[Chart comprehension data]

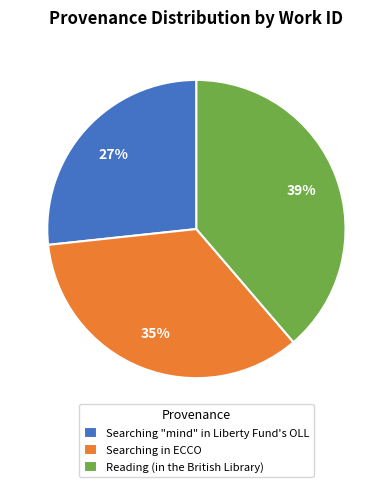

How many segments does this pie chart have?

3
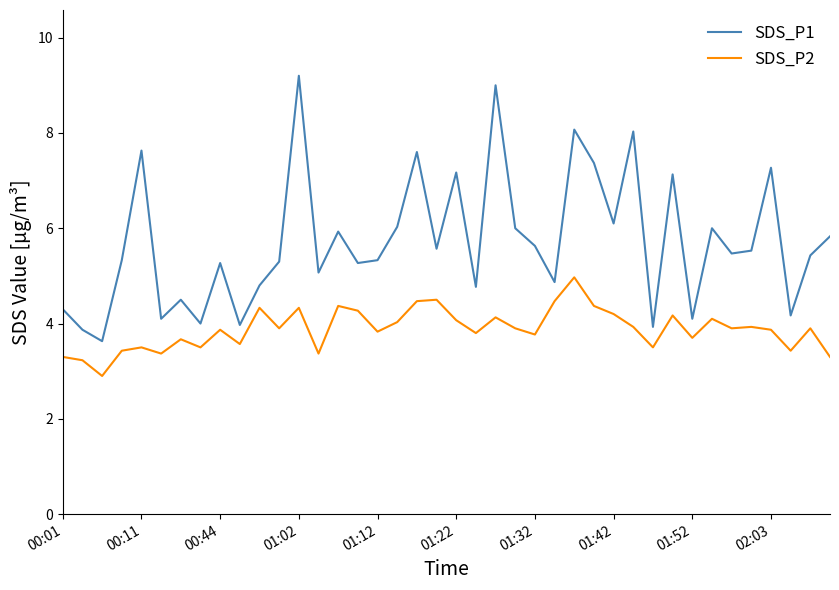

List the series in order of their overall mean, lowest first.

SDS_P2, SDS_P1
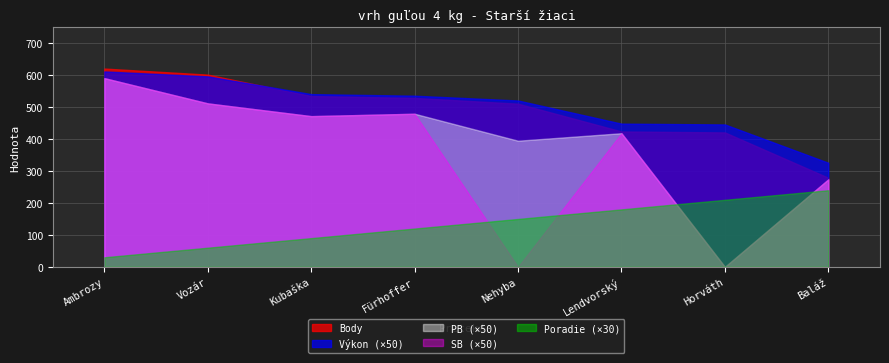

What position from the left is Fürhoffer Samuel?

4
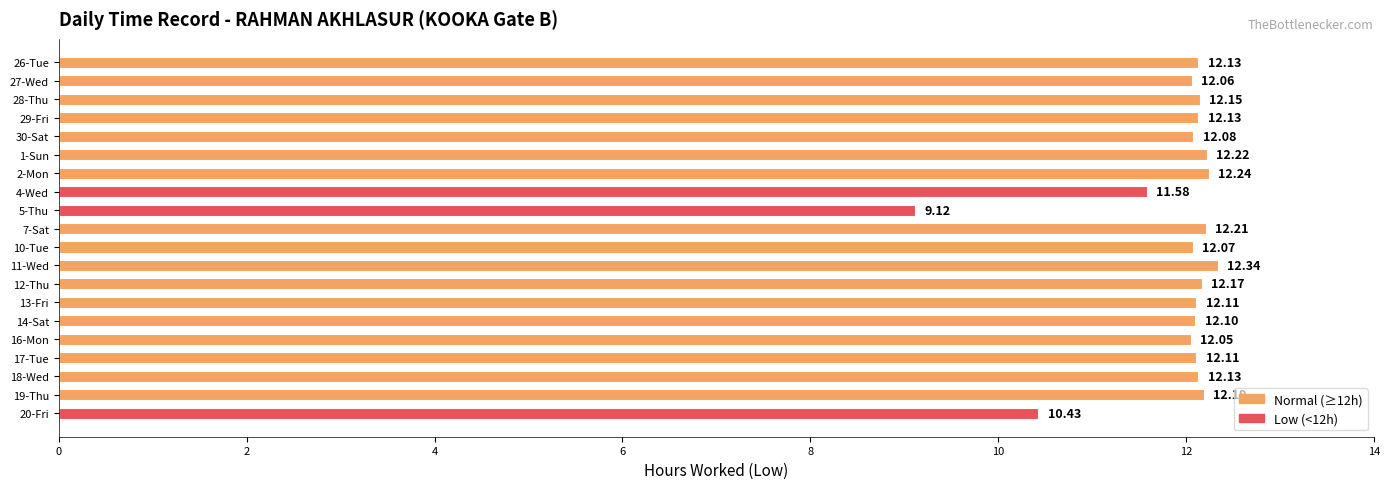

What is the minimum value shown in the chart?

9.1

**PROBLEM REQUIREMENTS**: Please count the lines in the items above that contain the word "value". Reply with only that number.

**ANSWER FOR THE TASK**: 1